DOCUMENT SECTION:
BEGIN

Calculates in-/out-degree assortativity for directed dyadic and hypergraph static networks. Assortativity is calculated through Pearson correlation coefficient over degrees of all pairs of interacting vertices.

Numerical attribute assortativity#

Undirected networks#

attribute_assortativity(undirected_network, attribute_fun: Callable[[network.edge_type()], float]) float#
template<undirected_static_network_edge EdgeT, std::invocable<const typename EdgeT::VertexType&> AttrFun>
requires std::convertible_to<std::invoke_result_t<AttrFun, const typename EdgeT::VertexType&>, double>
double attribute_assortativity(const network<EdgeT> &net, AttrFun &&attribute_fun)#

Calculates assortativity of the given numerical function for undirected dyadic and hypergraph static networks. Assortativity is calculated through Pearson correlation coefficient over the value of the given function over all pairs of interacting vertices.

END

[Saved entries]
BEGIN

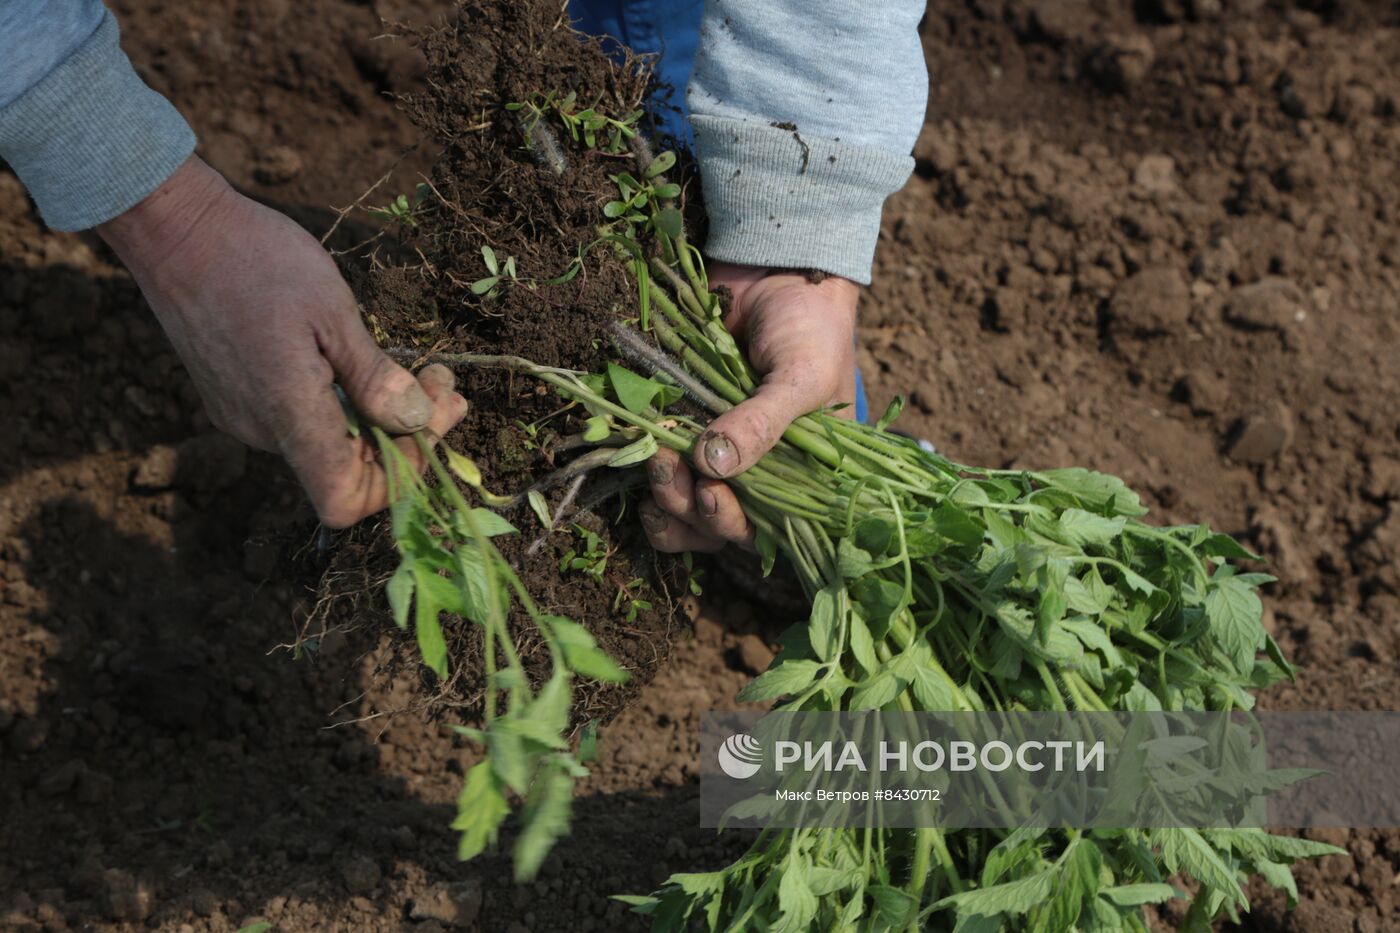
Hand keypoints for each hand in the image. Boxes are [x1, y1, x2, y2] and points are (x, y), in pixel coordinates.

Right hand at [98, 155, 467, 527]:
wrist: (174, 228)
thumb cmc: (254, 259)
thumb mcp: (332, 311)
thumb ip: (374, 377)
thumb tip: (417, 421)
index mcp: (285, 414)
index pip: (343, 500)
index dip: (396, 478)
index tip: (429, 421)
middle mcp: (261, 430)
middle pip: (348, 470)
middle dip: (409, 433)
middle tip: (447, 382)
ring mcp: (244, 416)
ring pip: (330, 443)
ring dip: (383, 415)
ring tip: (424, 371)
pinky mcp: (237, 397)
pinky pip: (304, 420)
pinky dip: (347, 403)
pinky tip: (367, 364)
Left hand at [641, 261, 857, 552]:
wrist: (780, 268)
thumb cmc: (811, 327)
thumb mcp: (801, 377)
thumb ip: (762, 423)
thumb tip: (711, 466)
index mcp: (801, 476)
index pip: (764, 529)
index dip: (732, 525)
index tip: (712, 496)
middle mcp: (759, 472)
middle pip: (716, 524)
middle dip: (689, 508)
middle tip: (671, 468)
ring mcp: (720, 450)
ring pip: (683, 503)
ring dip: (664, 493)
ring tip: (654, 457)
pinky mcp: (686, 422)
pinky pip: (663, 462)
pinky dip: (645, 463)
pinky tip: (637, 451)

END

WHAT YOU ARE ASKED TO DO:
Reproduce, word for word, the passage of the assortativity documentation from "Numerical attribute assortativity#" to "over all pairs of interacting vertices.".

RESULT OF THIS EXERCISE:
Numerical attribute assortativity#

Undirected networks#

attribute_assortativity(undirected_network, attribute_fun: Callable[[network.edge_type()], float]) float#
template<undirected_static_network_edge EdgeT, std::invocable<const typename EdgeT::VertexType&> AttrFun>
requires std::convertible_to<std::invoke_result_t<AttrFun, const typename EdgeT::VertexType&>, double>
double attribute_assortativity(const network<EdgeT> &net, AttrFun &&attribute_fun)#

Calculates assortativity of the given numerical function for undirected dyadic and hypergraph static networks. Assortativity is calculated through Pearson correlation coefficient over the value of the given function over all pairs of interacting vertices.